Rizal was implicated in the activities of the nascent rebellion and in July 1892, was deported to Dapitan in the province of Zamboanga. There he built a school, a hospital and a water supply system, and taught and engaged in farming and horticulture. Abaca, then the vital raw material for cordage and which Rizal and his students planted in the thousands, was a memorial.


The boys' school, in which they learned English, considered a prescient if weird option then, was conceived by Rizal and antedated Gordonstoun with its aims of inculcating resourcefulness and self sufficiency in young men. They would later enjoy successful lives as farmers and honest government officials. One, a Muslim, became a datu, and another, Jose Aseniero, who was with Rizal throughout the life of the school, became Governor of Zamboanga.


By 1896, the rebellion fomented by the Katipunan, a militant secret society, had become a full blown revolution, proving to be a nationwide uprising and leading to the first proclamation of a democratic republic in Asia. Rizal was enroute to Barcelona for having volunteered as a doctor and dissociate himself to katipunan but during this voyage he was arrested. He was implicated in the revolution through his association with members of the Katipunan and was to be tried before a court-martial for rebellion, sedition, and conspiracy. During the entire passage, he was unchained, no Spaniard laid a hand on him, and had many opportunities to escape but refused to do so. Rizal was convicted on all three charges and sentenced to death.

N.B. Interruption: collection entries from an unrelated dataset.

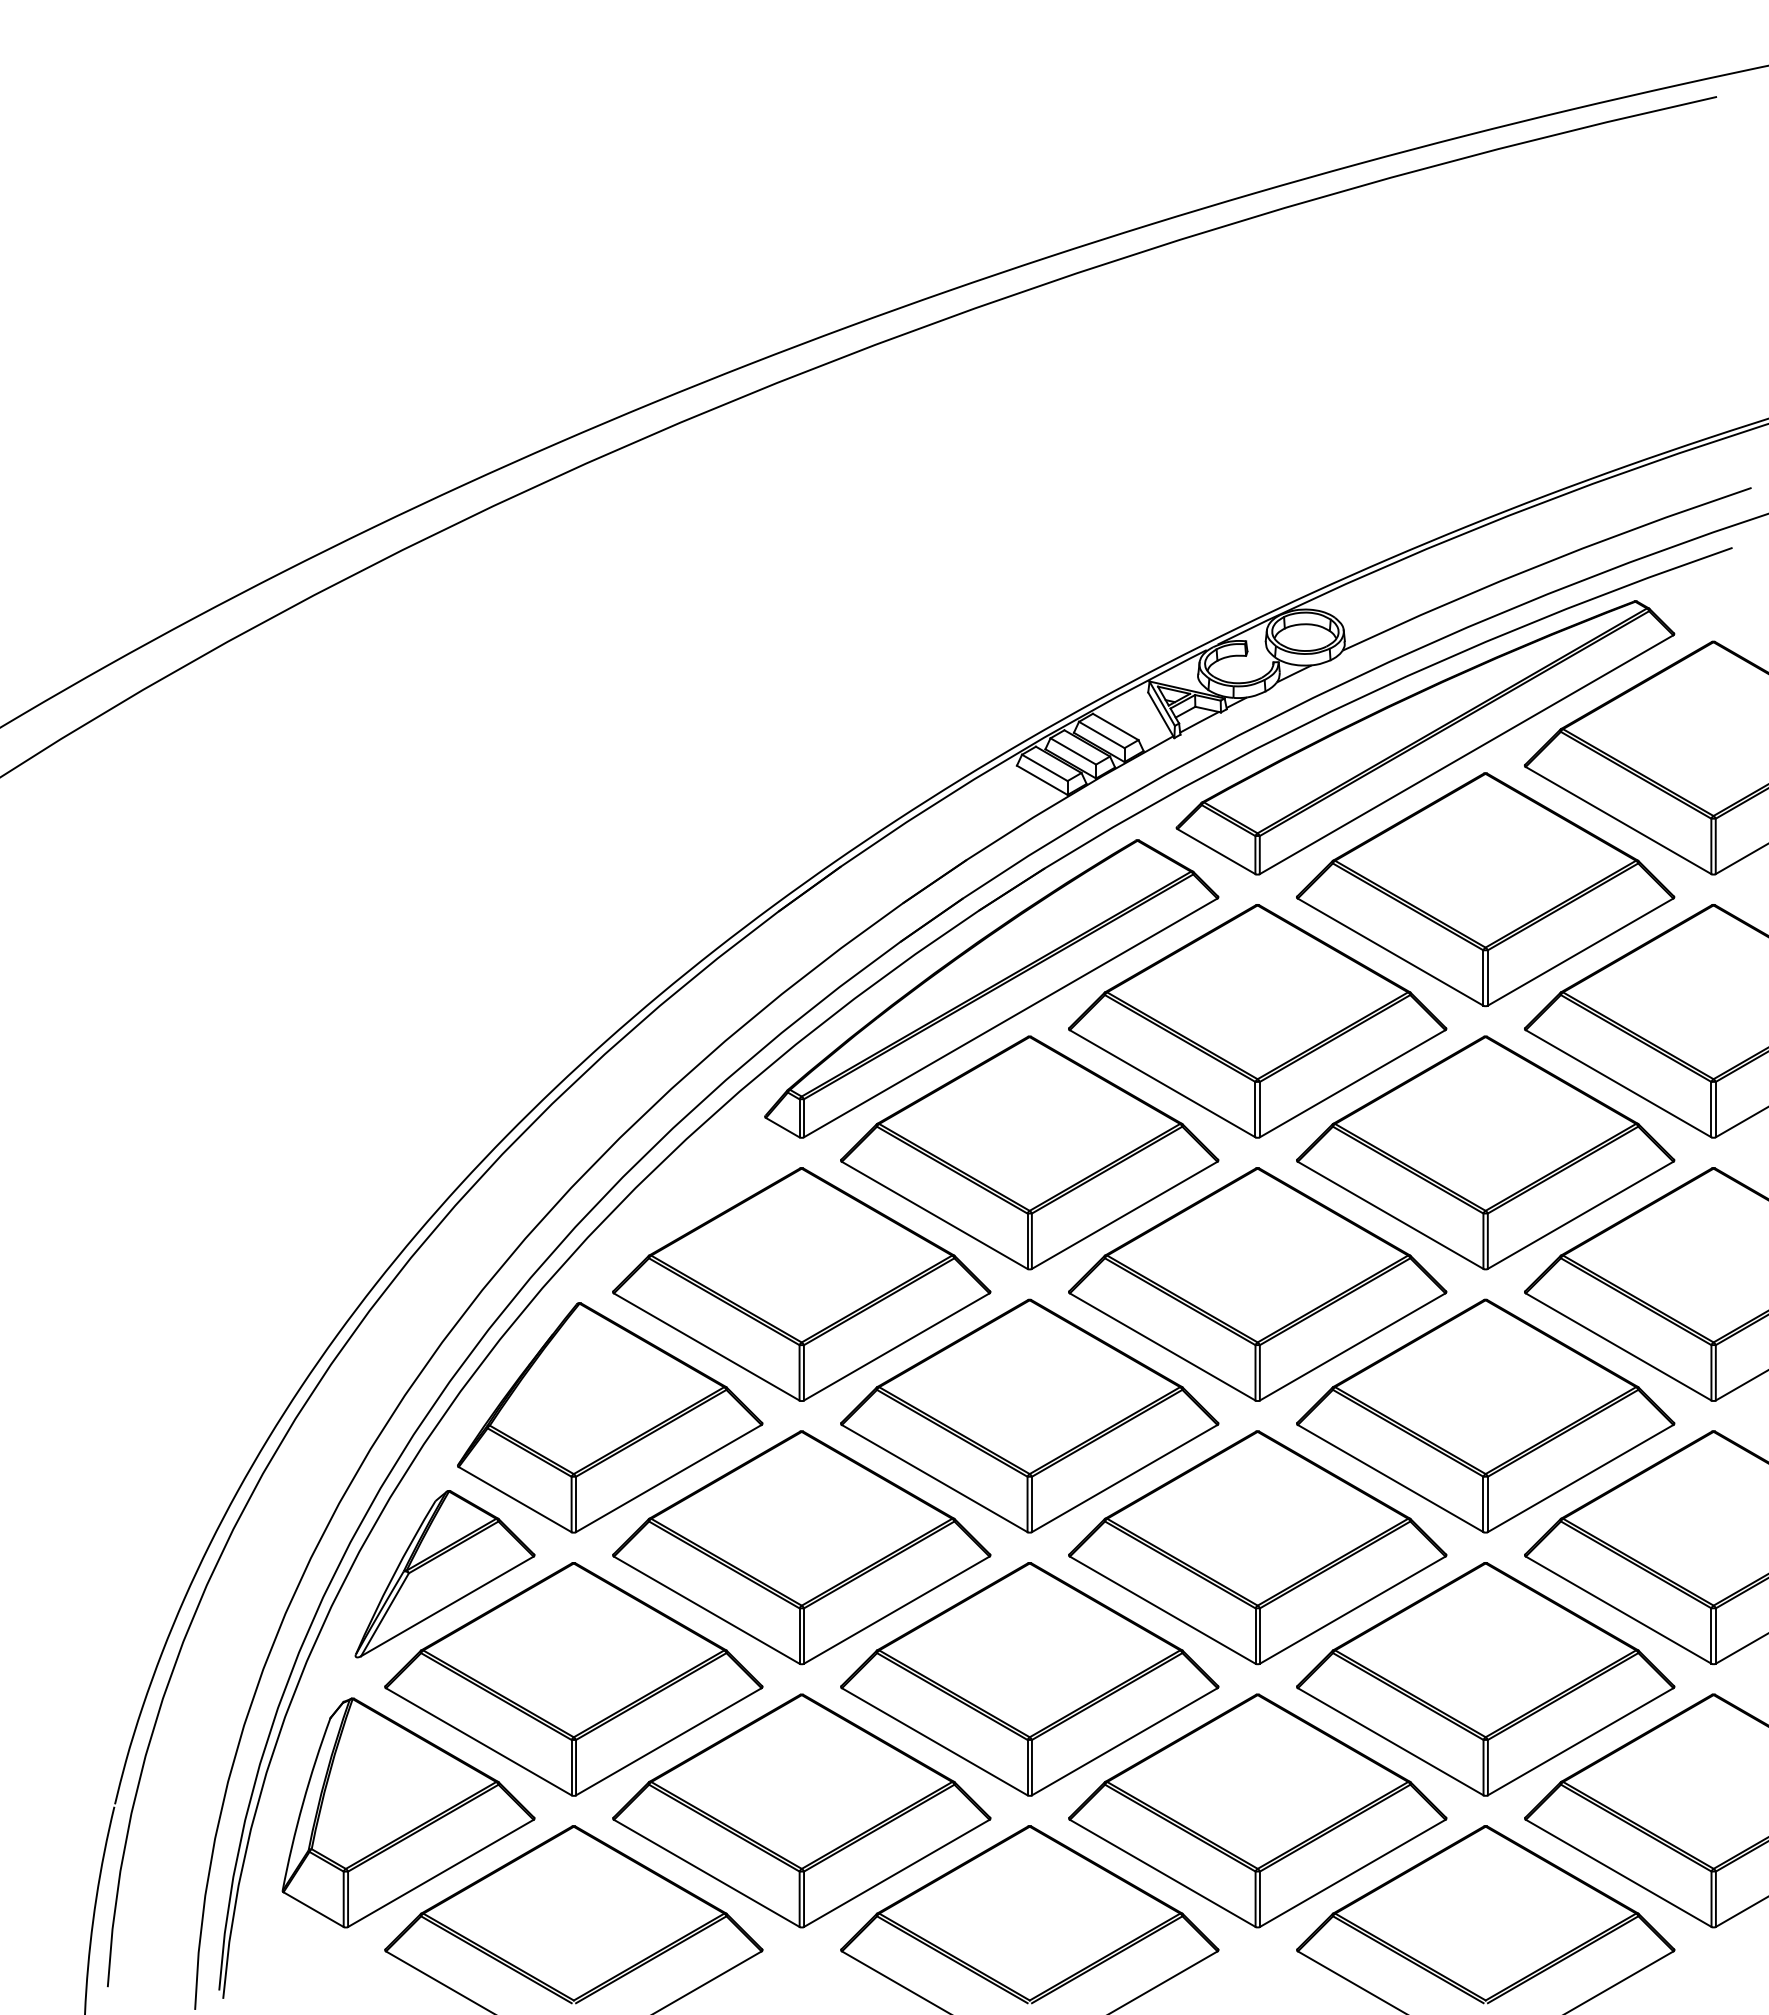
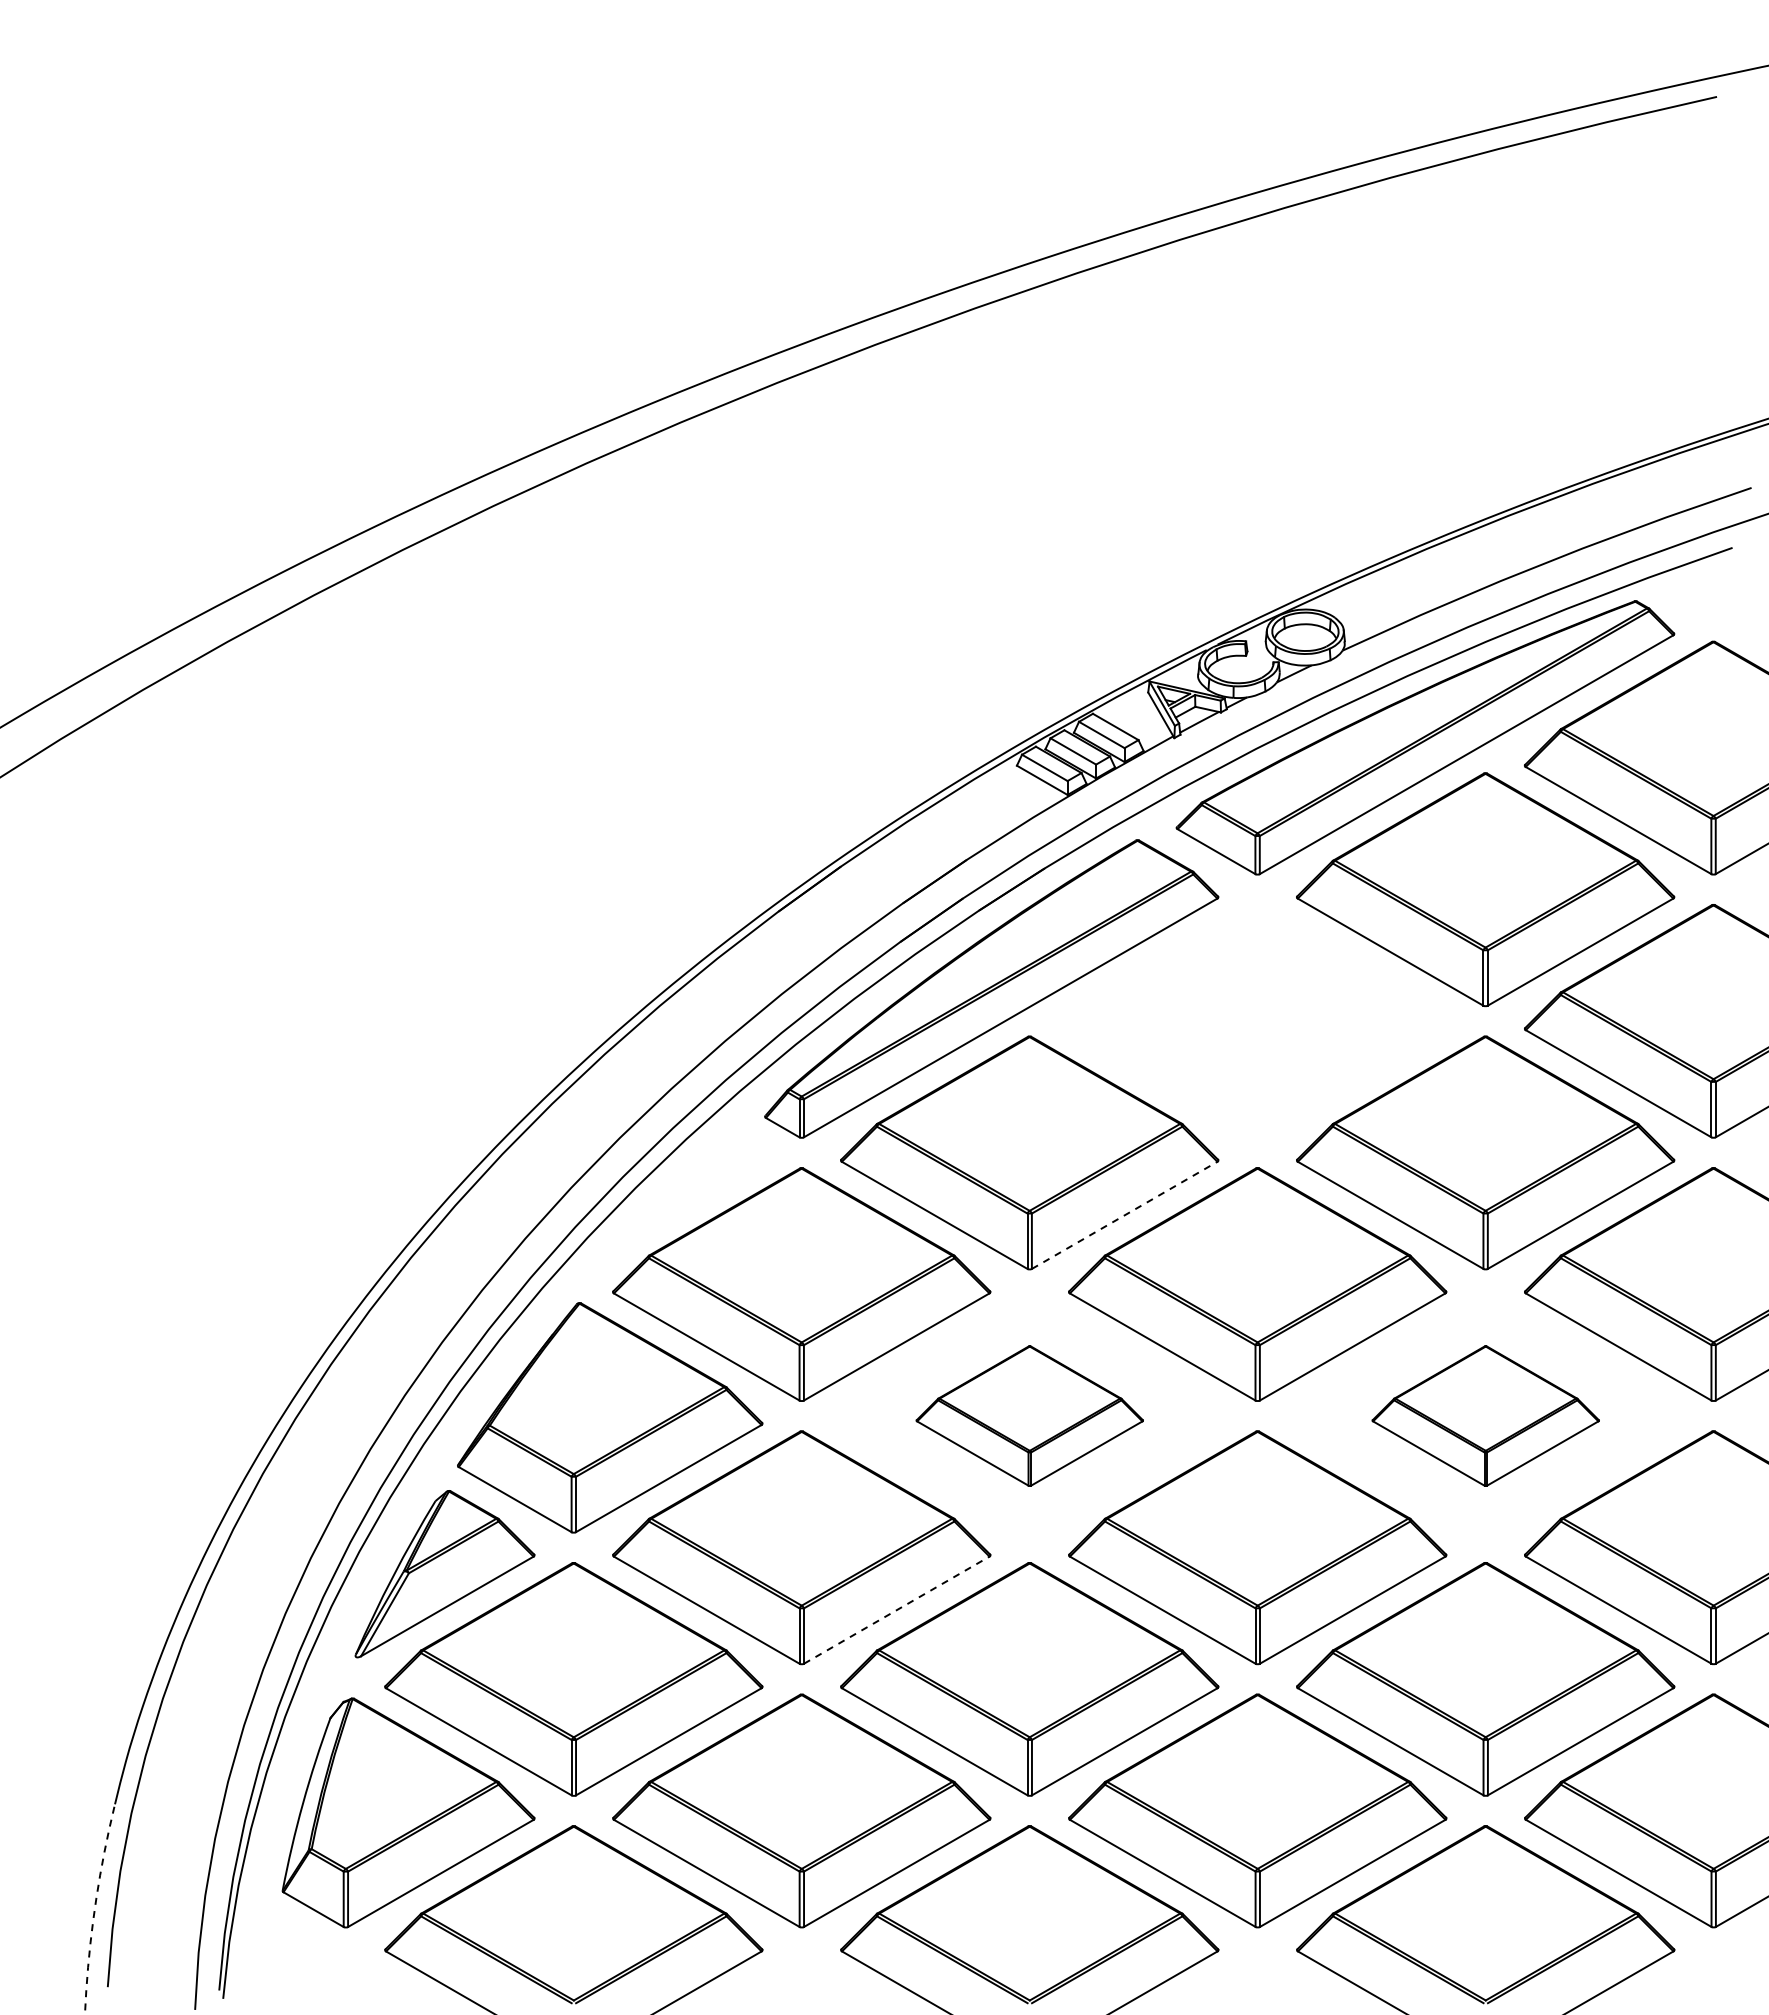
part at (1257, 1021): present -> none
line at (1125, 1215): solid -> dashed
part at (1029, 1415) size: 380x236 px -> 229x142 px
part at (1485, 1415) size: 380x236 px -> 229x142 px
line at (897, 1609): solid -> dashed
arc at (94, 1910): solid -> dashed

Moments before his execution by a firing squad of Filipino native infantry, backed by an insurance force of Spanish troops, the Spanish surgeon general requested to take his pulse; it was normal. Aware of this, the Spanish sergeant in charge of the backup force hushed his men to silence when they began raising '¡vivas!' with the partisan crowd. His last words were those of Jesus Christ: "consummatum est",--it is finished.


He was secretly buried in Paco Cemetery in Manila with no identification on his grave. His sister Narcisa toured all possible gravesites and found freshly turned earth at the cemetery with civil guards posted at the gate. Assuming this could be the most likely spot, there being ever no ground burials there, she made a gift to the caretaker to mark the site "RPJ."